La prise en charge par l'ESCAP peut être déclenchée par n'importe quel professionnel de santé pourvu que le patient totalise au moins 15 points au cours de l'évaluation de sa situation à l'aide de la grille d'inclusion (nombre de pathologies, polymédication, contexte social…). Un médecin doit être obligatoirement intégré à l'ESCAP mais il peut s'agir d'un médecin hospitalier. Si le patient peut désigner lui-même les professionnels qui l'entourent, ils seront intégrés à l'ESCAP. Dans le cas contraire, le professionnel à l'initiative de l'ESCAP ira puiser dans le réseau de professionnels de santé local les ressources requises par la situation du patient. Y compris un médecin traitant si le patient en est dépourvu. « Le patient est au centre du dispositif, il en est acteur », insiste Sébastien Guérard, kinésithérapeute et vice-président de l'UNPS.
Une traçabilité et des indicateurs
Cependant, le manque d'originalité de ce modèle n'explique-t-il pas finalement pourquoi l'ESCAP rencontre si peu d'écho au niveau des pouvoirs publics ? Ce dispositif ne correspond-il pas à la pratique quotidienne des libéraux de santé engagés dans leurs territoires ? « Aujourd'hui, chaque profession reste dans sa "ligne de nage". L'information circule peu entre les professionnels et surtout les échanges ne sont pas formalisés. C'est la faiblesse actuelle. Il nous faut un outil sécurisé garantissant la diffusion de l'information à tous les acteurs concernés », énonce le Dr Joubert. Outre la messagerie sécurisée, toutes les informations seront versées au DMP, un raccordement à « Mon espace Santé » étant prévu à moyen terme. Car la deuxième force de ce dispositif est la traçabilité qu'il permet. Ainsi des indicateurs - tel le non-recours aux urgences - pourront prouver la pertinence de cette organisation des soins.

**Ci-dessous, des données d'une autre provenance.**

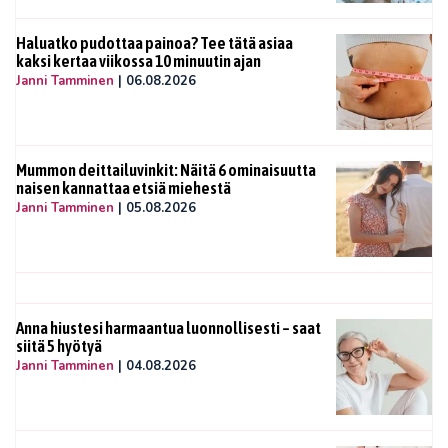
Haluatko pudottaa painoa? Tee tätä asiaa
kaksi kertaa viikossa 10 minuutin ajan
Janni Tamminen
|
06.08.2026
Mummon deittailuvinkit: Näitä 6 ominaisuutta
naisen kannattaa etsiä miehestä
Janni Tamminen
|
05.08.2026
Anna hiustesi harmaantua luonnollisesti – saat
siitä 5 hyötyä
Janni Tamminen
|
04.08.2026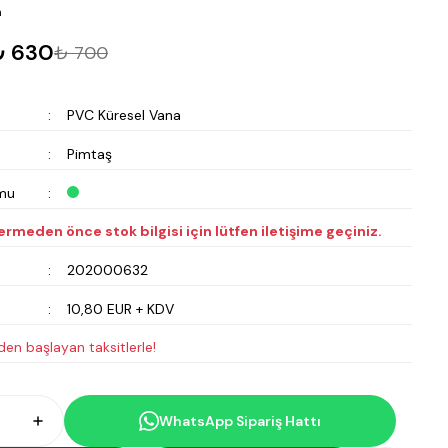
m
₺ 630
₺ 700
PVC Küresel Vana
Pimtaş
mu
vermeden önce stok bilgisi için lütfen iletişime geçiniz.
202000632
10,80 EUR + KDV
en başlayan taksitlerle!
WhatsApp Sipariş Hattı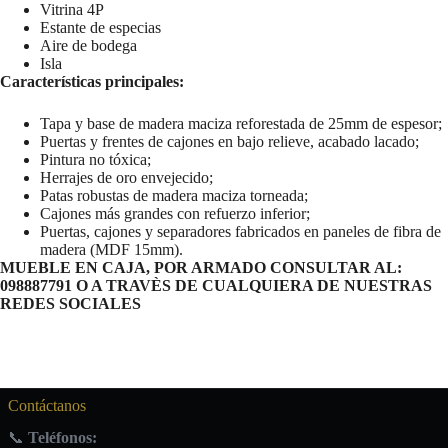
Vitrina 4P
Estante de especias
Aire de bodega
Isla
Características principales:
Tapa y base de madera maciza reforestada de 25mm de espesor;
Puertas y frentes de cajones en bajo relieve, acabado lacado;
Pintura no tóxica;
Herrajes de oro envejecido;
Patas robustas de madera maciza torneada;
Cajones más grandes con refuerzo inferior;
Puertas, cajones y separadores fabricados en paneles de fibra de
madera (MDF 15mm).
MUEBLE EN CAJA, POR ARMADO CONSULTAR AL:
098887791 O A TRAVÈS DE CUALQUIERA DE NUESTRAS
REDES SOCIALES
Contáctanos
📞
Teléfonos: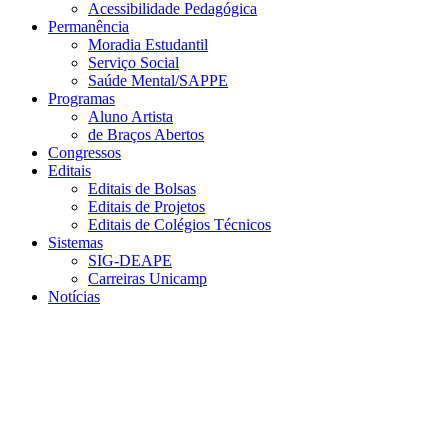
Acessibilidade Pedagógica
Permanência
Moradia Estudantil
Serviço Social
Saúde Mental/SAPPE
Programas
Aluno Artista
de Braços Abertos
Congressos
Editais
Editais de Bolsas
Editais de Projetos
Editais de Colégios Técnicos
Sistemas
SIG-DEAPE
Carreiras Unicamp
Notícias
Menu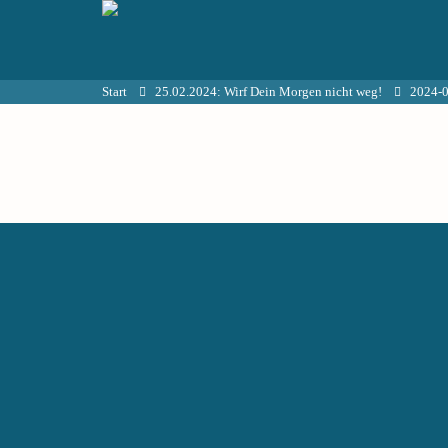
Start
25.02.2024: Wirf Dein Morgen nicht weg!
2024-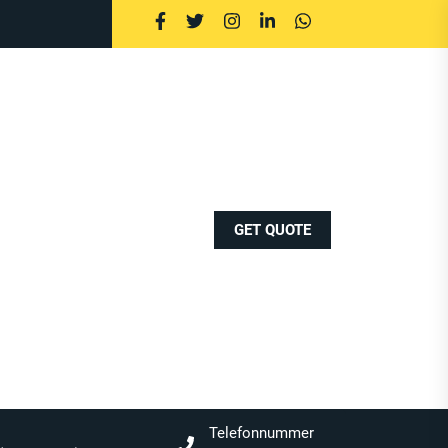
GET QUOTE
Telefonnummer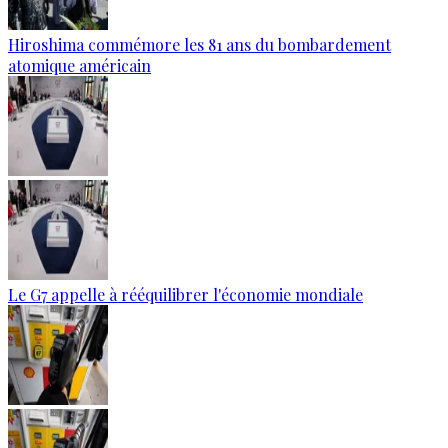
Hiroshima commémore les 81 ans du bombardement
atomique américain
Le G7 appelle à rééquilibrer l'économie mondiale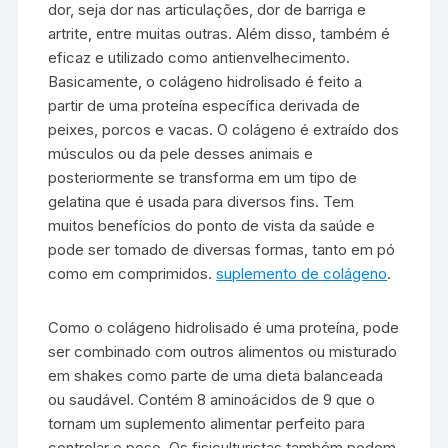
dor, seja dor nas articulações, dor de barriga e
artrite, entre muitas outras. Além disso, também é
eficaz e utilizado como antienvelhecimento.
Basicamente, o colágeno hidrolisado é feito a
partir de uma proteína específica derivada de
peixes, porcos e vacas. O colágeno é extraído dos
músculos ou da pele desses animais e
posteriormente se transforma em um tipo de
gelatina que é usada para diversos fins. Tem
muitos benefícios do ponto de vista da saúde e
pode ser tomado de diversas formas, tanto em pó
como em comprimidos.
suplemento de colágeno
.
Como o colágeno hidrolisado é uma proteína, pode
ser combinado com outros alimentos ou misturado
em shakes como parte de uma dieta balanceada
ou saudável. Contém 8 aminoácidos de 9 que o
tornam um suplemento alimentar perfeito para
controlar o peso. Os fisiculturistas também podem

Moyennant ces éléments, l'ESCAP réunit toutes les conditions pour pouvoir entrer dans le champ conventionnel. Tout au moins pour partie. Le forfait structure couvrira l'équipement en outils numériques nécessaires à l'obtention d'une ROSP pour les professions pouvant en percevoir, les paramédicaux étant exclus de ce système de rémunération. En ce qui concerne la prise en charge du patient, en revanche, les professionnels libéraux sont formels, il n'est pas question qu'elle soit forfaitisée ! « Le paiement sera individualisé », insiste John Pinte, infirmier et vice-président de l'UNPS.
Il reste désormais une semaine aux libéraux de santé pour convaincre François Braun, coordonnateur de la mission flash sur les urgences, que l'ESCAP peut être l'un des composants du SAS (Système d'accès aux soins). Car le 1er juillet, le président de SAMU-Urgences de France, désigné par le président de la République, devra rendre ses conclusions et émettre des solutions. « Il faut faire confiance aux libéraux », répète à l'envi le Dr Joubert.
D'après une conférence de l'UNPS.
* 500 000 professionnels de santé, 12 professions et 23 syndicats, dont la Fédération des syndicats pharmaceutiques de France (FSPF) et l'Union des syndicats de pharmaciens d'officine (USPO).